Program Provides Tax Benefits to Workers Shouldering Care Expenses

WorkWorkers who must pay for the care of a dependent relative, including a child with special needs, so that they can continue to work can get a significant tax benefit under a little-known provision of the Internal Revenue Code, the nation's tax law, known as the Dependent Care Assistance Program (DCAP).

The program works much like Health Reimbursement Accounts: employers can put up to $5,000 of an employee's pre-tax income into a DCAP account and employees can then use those funds to pay for a dependent relative's care, including child care or community based care for children with special needs. Most employers will not offer to pay for DCAP services on top of their employees' annual salaries, but instead allow their employees to choose to participate in the program and to determine how much they would like to contribute to their DCAP account, much as they do with like a 401(k). For example, if an employee's regular yearly salary is $50,000 before taxes, she could elect to place $5,000 of those pre-tax dollars into a DCAP account and she would take home $45,000. As long as the $5,000 is spent on care for her dependent children (or another dependent relative, such as an elderly parent), the income will not be taxed. Unfortunately, employers have to elect to set up a DCAP - employees cannot create one on their own.

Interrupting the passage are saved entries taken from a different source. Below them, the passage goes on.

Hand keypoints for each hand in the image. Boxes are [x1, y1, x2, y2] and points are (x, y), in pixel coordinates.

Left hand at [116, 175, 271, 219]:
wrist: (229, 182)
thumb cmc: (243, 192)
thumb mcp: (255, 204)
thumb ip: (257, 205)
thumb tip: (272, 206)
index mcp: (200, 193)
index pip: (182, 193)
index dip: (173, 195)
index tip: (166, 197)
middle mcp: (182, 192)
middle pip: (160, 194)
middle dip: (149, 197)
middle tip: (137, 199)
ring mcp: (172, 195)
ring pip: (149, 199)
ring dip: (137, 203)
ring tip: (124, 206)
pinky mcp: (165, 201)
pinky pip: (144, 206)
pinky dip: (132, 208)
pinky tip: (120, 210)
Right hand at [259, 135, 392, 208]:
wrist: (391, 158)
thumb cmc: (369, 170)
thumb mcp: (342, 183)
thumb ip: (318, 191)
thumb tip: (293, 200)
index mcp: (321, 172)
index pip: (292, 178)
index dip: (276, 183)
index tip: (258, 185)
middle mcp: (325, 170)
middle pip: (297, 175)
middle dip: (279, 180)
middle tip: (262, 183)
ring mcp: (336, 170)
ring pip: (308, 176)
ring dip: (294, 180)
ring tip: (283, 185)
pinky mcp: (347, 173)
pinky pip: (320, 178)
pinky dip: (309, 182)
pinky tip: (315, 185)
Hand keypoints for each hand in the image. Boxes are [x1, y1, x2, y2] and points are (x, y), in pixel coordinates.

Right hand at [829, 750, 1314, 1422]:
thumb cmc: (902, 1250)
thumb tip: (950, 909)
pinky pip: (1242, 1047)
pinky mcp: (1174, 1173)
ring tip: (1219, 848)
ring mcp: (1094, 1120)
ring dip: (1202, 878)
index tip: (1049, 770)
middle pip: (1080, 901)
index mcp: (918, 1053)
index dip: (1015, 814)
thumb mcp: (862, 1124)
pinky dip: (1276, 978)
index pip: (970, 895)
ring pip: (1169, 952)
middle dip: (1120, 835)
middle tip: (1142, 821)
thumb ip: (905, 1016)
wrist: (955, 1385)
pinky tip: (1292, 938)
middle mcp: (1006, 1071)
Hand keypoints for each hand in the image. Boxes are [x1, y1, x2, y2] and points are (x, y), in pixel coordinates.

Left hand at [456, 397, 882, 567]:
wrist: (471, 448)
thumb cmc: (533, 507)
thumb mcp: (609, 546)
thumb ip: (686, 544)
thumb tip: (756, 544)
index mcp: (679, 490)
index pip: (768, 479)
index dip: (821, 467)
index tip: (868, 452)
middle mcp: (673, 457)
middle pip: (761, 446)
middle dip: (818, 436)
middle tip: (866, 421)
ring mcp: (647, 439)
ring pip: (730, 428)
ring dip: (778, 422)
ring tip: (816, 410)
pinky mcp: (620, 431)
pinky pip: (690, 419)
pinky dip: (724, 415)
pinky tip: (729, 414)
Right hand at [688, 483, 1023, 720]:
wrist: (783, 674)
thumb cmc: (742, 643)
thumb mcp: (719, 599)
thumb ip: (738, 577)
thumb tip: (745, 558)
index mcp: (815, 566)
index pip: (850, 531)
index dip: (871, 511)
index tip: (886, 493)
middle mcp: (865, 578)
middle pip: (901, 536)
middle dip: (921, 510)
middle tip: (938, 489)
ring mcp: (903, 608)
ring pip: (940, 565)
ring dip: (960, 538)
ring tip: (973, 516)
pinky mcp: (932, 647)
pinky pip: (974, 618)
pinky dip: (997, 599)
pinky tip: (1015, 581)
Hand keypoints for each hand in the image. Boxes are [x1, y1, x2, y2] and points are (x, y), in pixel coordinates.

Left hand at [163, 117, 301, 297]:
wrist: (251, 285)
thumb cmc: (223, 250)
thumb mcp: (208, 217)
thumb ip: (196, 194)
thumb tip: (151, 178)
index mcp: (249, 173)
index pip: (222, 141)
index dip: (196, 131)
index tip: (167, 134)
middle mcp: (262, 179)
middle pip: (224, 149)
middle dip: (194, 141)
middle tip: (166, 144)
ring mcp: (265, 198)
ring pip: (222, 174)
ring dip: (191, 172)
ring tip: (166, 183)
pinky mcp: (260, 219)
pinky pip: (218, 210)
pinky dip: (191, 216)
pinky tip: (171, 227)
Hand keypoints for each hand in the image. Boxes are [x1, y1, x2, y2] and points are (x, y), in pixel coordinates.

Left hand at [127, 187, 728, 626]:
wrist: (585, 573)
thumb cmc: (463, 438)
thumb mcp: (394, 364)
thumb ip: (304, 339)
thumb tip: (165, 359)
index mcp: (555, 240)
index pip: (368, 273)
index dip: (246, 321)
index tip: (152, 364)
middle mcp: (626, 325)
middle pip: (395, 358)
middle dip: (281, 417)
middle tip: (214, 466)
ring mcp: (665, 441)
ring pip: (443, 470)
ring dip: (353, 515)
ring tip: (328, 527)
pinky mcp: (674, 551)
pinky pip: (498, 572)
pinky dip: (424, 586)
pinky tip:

DCAP funds can be used to provide a variety of services to a person with special needs, including payments to caregivers, after-school care, care in a dependent care center, transportation provided by a care provider and household services for the well-being and protection of the person with special needs. However, DCAP funds cannot be used to pay for most school expenses, food and clothing, overnight camp, and services provided by an employee's spouse or dependent relative. In addition, the covered services must be necessary to allow the employee to continue to work.

Employees who participate in a DCAP should be aware that the funds placed into an account reduce the Child and Dependent Care Tax Credit that they could claim on their personal income tax return. Furthermore, employees in low tax brackets may not benefit as much from placing pre-tax dollars into a DCAP account compared to employees in higher tax brackets, who could see substantial gains if their use of a DCAP account moves them to a lower tax bracket.

You should discuss DCAP with your special needs planner prior to funding an account to learn the pros and cons of the system.